Si la science continue de progresser dans les enquêtes criminelles, cela ne signifie pas que les meurtres non résolus disparaîtront complètement. Et ces « cold cases » – ces affaires non résolues dans la langue de Molière – continuent de fasciner un public toujours plus large. «Parfois, je les croise dans les salons littéraires en train de jouer aux détectives amateurs», s’amuse Jean-Pierre Machain, auteur de «Crimes et affaires non résolues en Normandie» qui vient de paraître aux éditions Orep. « Ce n’est pas mon cas. Je me contente de revenir sur les affaires qui ont marqué en me concentrant sur les faits, sur les témoignages de l’époque, grâce à un travail de recherche minutieux.
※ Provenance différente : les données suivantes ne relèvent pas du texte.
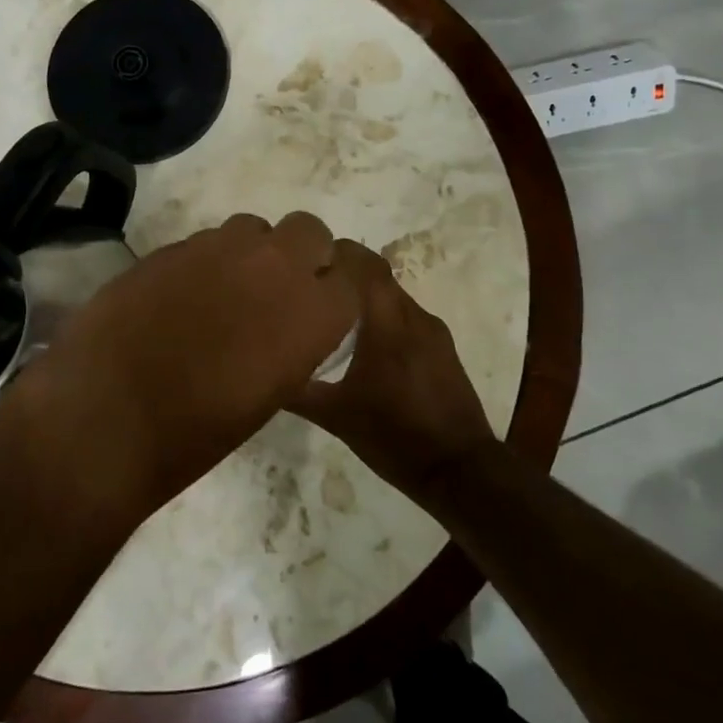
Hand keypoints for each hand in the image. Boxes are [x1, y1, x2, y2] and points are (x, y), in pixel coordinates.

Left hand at [10, 212, 358, 526]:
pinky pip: (207, 241)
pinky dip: (207, 261)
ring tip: (227, 290)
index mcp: (311, 311)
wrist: (107, 414)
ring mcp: (218, 247)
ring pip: (254, 227)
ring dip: (252, 252)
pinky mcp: (173, 245)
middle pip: (308, 229)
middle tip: (277, 289)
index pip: (352, 274)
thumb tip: (289, 322)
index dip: (338, 288)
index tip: (324, 304)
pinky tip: (183, 296)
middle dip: (302, 252)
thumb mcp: (271, 393)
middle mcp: (273, 265)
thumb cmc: (197, 430)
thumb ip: (294, 341)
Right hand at [285, 241, 498, 505]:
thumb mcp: (336, 417)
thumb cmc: (393, 436)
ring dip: (367, 296)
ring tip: (337, 314)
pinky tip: (369, 344)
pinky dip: (385, 317)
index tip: (307, 258)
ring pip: (394, 296)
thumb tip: (263, 373)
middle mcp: (412, 315)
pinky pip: (408, 317)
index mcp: (386, 323)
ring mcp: (433, 330)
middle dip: (347, 272)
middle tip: (314, 286)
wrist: (460, 469)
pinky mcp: (443, 347)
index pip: (364, 263)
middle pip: (378, 275)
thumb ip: (299, 390)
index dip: (338, 252)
Et si Jean-Pierre Machain s’est intéressé aux affaires pénales normandes, c’est parce qu’il a parfois l’occasion de rencontrer certains de leurs auteurs dans son métier. Car l’écrivain a également été gardien de prison, pendant près de 25 ans, à la prison de Bonne-Nouvelle, située à Rouen (Seine-Maritime). «Je m’intéressais à l’histoire des prisons en général [son premier livre paru en 2019 était consacré à l’histoire de Bonne-Nouvelle, NDLR] et par extension aux criminels incarcérés dans la région, dont certains j’ai pu rencontrer comme Alfred Petit, Nicolas Cocaign qui a tué un compagnon de cellule avant de manger une partie de son poumon, Patrick Henry lorsque j’étais en poste à Caen…” Cette fois-ci, parmi la trentaine d’histoires qu’il raconte, il a choisi d’en sélectionner quinze dont les coupables n’ont jamais été retrouvés.
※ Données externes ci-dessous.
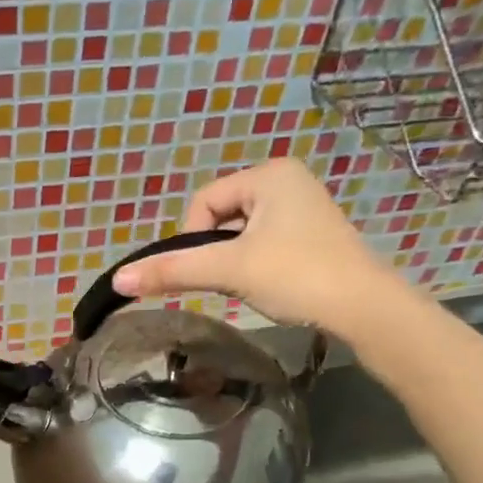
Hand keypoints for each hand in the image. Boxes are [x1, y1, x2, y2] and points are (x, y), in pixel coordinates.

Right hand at [111, 158, 420, 338]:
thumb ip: (172, 271)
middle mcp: (287, 180)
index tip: (208, 271)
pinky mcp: (311, 234)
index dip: (192, 239)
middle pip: (220, 216)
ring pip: (241, 234)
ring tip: (253, 284)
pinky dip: (255, 265)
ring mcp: (303, 207)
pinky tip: (271, 285)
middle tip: (231, 280)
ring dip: (234, 261)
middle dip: (217, 252)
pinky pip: (263, 243)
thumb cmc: (296, 276)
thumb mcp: (229, 270)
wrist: (364, 308)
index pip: (203, 201)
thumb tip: (118, 279)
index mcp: (269, 174)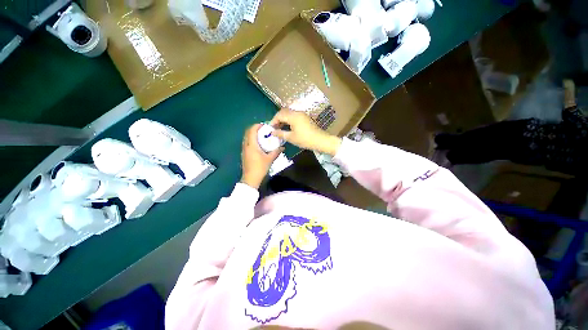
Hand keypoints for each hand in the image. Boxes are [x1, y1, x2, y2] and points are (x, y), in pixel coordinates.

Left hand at [241, 124, 282, 188]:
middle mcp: (246, 145)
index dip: (257, 126)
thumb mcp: (270, 159)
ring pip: (246, 137)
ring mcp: (244, 149)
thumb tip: (283, 147)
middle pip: (247, 132)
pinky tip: (258, 144)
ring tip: (262, 136)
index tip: (264, 125)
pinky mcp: (244, 153)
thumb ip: (276, 152)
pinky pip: (246, 142)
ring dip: (253, 134)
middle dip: (255, 129)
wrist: (250, 178)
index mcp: (252, 145)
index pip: (252, 130)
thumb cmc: (260, 168)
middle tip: (264, 130)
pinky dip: (251, 139)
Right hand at [270, 109, 341, 155]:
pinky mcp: (305, 118)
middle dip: (277, 119)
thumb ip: (280, 133)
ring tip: (280, 128)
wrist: (320, 140)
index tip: (270, 129)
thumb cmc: (305, 139)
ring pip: (289, 113)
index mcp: (293, 116)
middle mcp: (297, 112)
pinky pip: (294, 116)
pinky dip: (288, 120)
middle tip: (274, 128)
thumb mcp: (291, 138)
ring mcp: (302, 114)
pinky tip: (287, 127)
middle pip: (284, 112)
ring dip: (283, 119)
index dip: (273, 121)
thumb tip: (272, 132)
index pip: (279, 115)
La plus ancienne remonte à 1913 et a provoqué des troubles dans la région de Caux. Les Bobées, une famille d’agriculteurs, ont été retrouvés criblés de plomb dans leur exploitation de La Remuéue (Seine-Maritime), suscitant la peur dans les campagnes environnantes, les gendarmes n’ayant jamais eu de piste sérieuse permettant d’identifier l’auteur du crime. Seul le fusil a été retrouvé par hasard près de deux ans après les faits, trop tard pour les aider à percer le mystère de ce triple meurtre.
« L’affaire qui m’a probablement le plus marqué ? C’est celui d’Antoinette Lenepveu”, assure l’auteur rouennais. « Mais pas à cause des circonstances de sa mort, même si cette femme a été tuée très violemment à son domicile de la Glacerie dans la Manche en 1983 et que son corps a été décapité. Mais plutôt pour le mystère qui entoure son passé. Car on ne sait rien d’elle de 1929 à 1953. Certaines rumeurs disent qu’il a collaboré pendant la guerre et qu’il se cachait. Une autre qui était une ancienne prostituée qui voulait oublier ce passé. Mais pour les enquêteurs, il s’agit d’un véritable trou noir où pourraient se cacher les motivations de ceux qui l’ont tuée. »
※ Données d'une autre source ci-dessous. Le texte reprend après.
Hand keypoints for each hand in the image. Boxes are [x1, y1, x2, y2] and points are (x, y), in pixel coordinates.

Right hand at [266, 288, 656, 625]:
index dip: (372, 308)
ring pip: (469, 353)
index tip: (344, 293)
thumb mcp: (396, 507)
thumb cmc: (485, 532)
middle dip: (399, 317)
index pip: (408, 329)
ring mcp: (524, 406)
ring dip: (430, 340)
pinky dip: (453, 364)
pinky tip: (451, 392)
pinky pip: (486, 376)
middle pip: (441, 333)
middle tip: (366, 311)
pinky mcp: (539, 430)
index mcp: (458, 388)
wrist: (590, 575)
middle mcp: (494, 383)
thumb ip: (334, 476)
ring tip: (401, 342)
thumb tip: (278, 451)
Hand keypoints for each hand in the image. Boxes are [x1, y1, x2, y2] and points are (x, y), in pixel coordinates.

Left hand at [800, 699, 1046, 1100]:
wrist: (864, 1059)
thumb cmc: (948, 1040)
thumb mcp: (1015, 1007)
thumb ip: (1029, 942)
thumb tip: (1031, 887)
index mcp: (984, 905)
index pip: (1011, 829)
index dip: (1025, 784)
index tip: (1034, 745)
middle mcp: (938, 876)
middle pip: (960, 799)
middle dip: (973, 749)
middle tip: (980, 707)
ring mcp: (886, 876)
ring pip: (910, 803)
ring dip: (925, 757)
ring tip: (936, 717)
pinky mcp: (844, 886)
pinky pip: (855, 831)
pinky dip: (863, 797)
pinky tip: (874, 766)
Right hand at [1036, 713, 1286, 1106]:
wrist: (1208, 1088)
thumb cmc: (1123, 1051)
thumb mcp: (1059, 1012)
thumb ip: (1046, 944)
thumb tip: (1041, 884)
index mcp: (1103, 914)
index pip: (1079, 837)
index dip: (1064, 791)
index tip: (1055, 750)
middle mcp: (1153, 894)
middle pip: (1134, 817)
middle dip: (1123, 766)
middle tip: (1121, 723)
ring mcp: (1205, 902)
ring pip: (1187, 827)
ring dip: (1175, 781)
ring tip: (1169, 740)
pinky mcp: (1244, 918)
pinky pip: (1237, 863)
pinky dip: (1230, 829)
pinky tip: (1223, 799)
Et bien qu’un homme en costume ait été aperçu par les pompiers près de son domicile au moment présumé du meurtre, il n’a jamais été identifié. Un crime qui restera impuni ? Pas sûr…
Comme l’explique Jean-Pierre Machain, « depuis mai 2023, le dossier est entre les mains de la cellule des affaires non résolues du tribunal de Nanterre ». Dédié au traitement des crimes en série ou non élucidés, ce service a été créé en mars 2022. Et après l’appel des témoins, de nouvelles pistes sont examinées. Quant au corps, il a été exhumé à la recherche de nouveaux indices. « Aujourd’hui, et c’est ce que j’essaie d’illustrer dans mon livre, c’est que les cas non résolus ne sont plus toujours des impasses. Et que la possibilité de découvrir les coupables, même plusieurs années après les faits, existe. Surtout pour les cas les plus récents”, précise-t-il. Avec un espoir presque secret en tête : « Il est possible que certains de mes lecteurs se souviennent d’un détail concernant l’une de ces affaires et apportent un témoignage décisif aux enquêteurs. » Une hypothèse certes improbable, mais qui fournirait alors matière à une série digne des meilleurs thrillers.
« Crimes et affaires non résolues en Normandie », de Jean-Pierre Machain (OREP éditions), 418 pages, 11,90 €.